Print the listing below exactly, images excluded.

GIVEN MATERIAL:
- Opening Delimiter -

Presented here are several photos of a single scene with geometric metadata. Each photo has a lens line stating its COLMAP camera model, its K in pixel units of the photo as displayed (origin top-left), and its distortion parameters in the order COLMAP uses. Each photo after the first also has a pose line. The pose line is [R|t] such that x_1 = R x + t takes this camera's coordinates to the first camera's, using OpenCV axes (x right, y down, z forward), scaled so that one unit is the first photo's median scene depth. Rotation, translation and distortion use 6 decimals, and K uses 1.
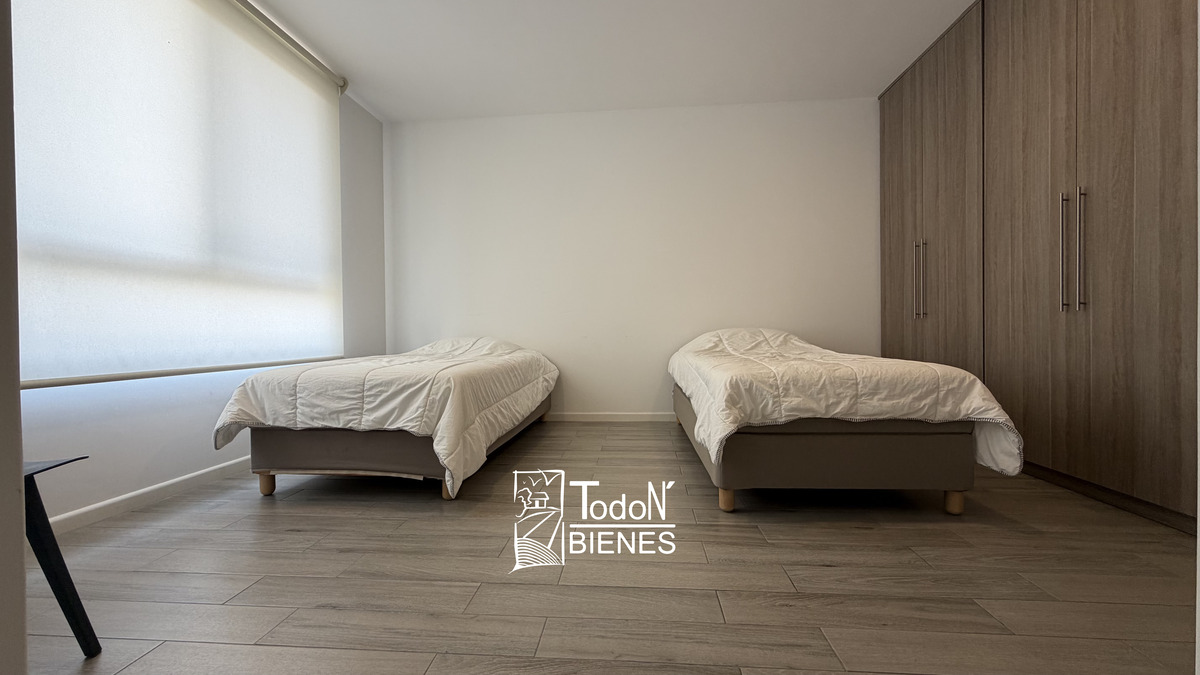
lens RADIAL K [[478.8, 0, 599.1], [0, 478.8, 337.5], [0, 0, 1]] dist [0.000152, 0.000016]
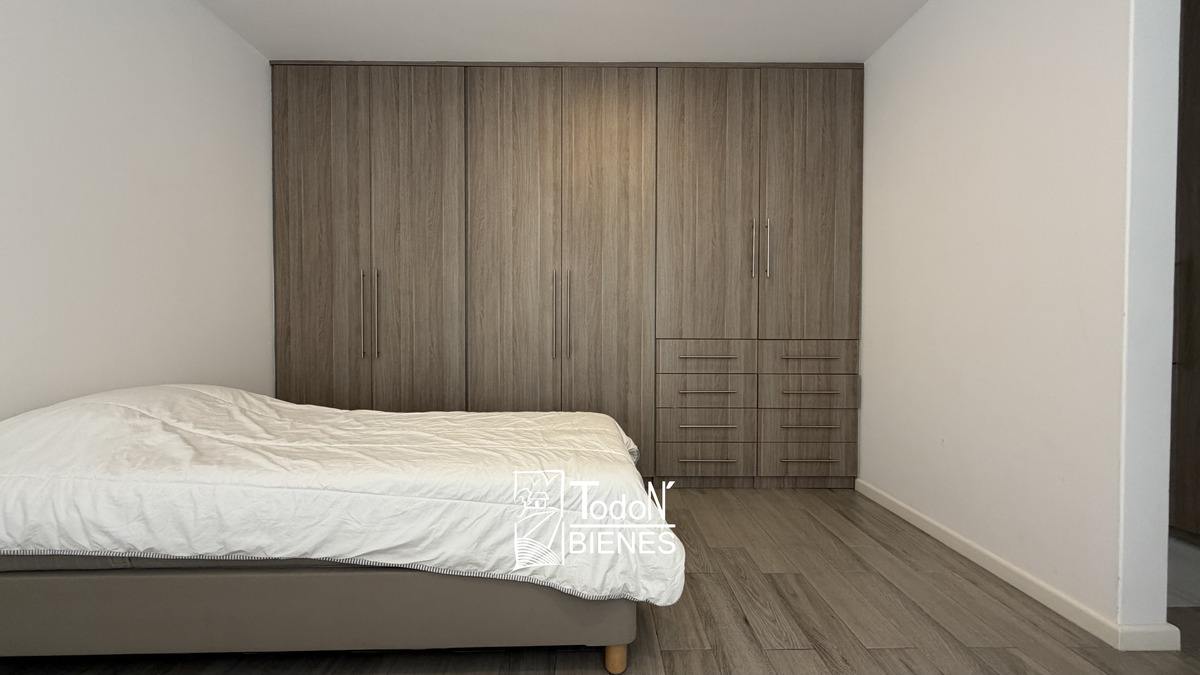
lens RADIAL K [[478.8, 0, 599.1], [0, 478.8, 337.5], [0, 0, 1]] dist [0.000152, 0.000016]
pose [[-0.092491, -0.009656, 0.995667, -0.376808], [0.011633, 0.999874, 0.010778, -0.119557], [-0.995646, 0.012579, -0.092367, 0.961223]]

- Closing Delimiter -

RESPONSE:
Presented here are several photos of a single scene with geometric metadata. Each photo has a lens line stating its COLMAP camera model, its K in pixel units of the photo as displayed (origin top-left), and its distortion parameters in the order COLMAP uses. Each photo after the first also has a pose line. The pose line is [R|t] such that x_1 = R x + t takes this camera's coordinates to the first camera's, using OpenCV axes (x right, y down, z forward), scaled so that one unit is the first photo's median scene depth. Rotation, translation and distortion use 6 decimals, and K uses 1.
lens RADIAL K [[478.8, 0, 599.1], [0, 478.8, 337.5], [0, 0, 1]] dist [0.000152, 0.000016]
lens RADIAL K [[478.8, 0, 599.1], [0, 478.8, 337.5], [0, 0, 1]] dist [0.000152, 0.000016]
pose [[-0.092491, -0.009656, 0.995667, -0.376808], [0.011633, 0.999874, 0.010778, -0.119557], [-0.995646, 0.012579, -0.092367, 0.961223]]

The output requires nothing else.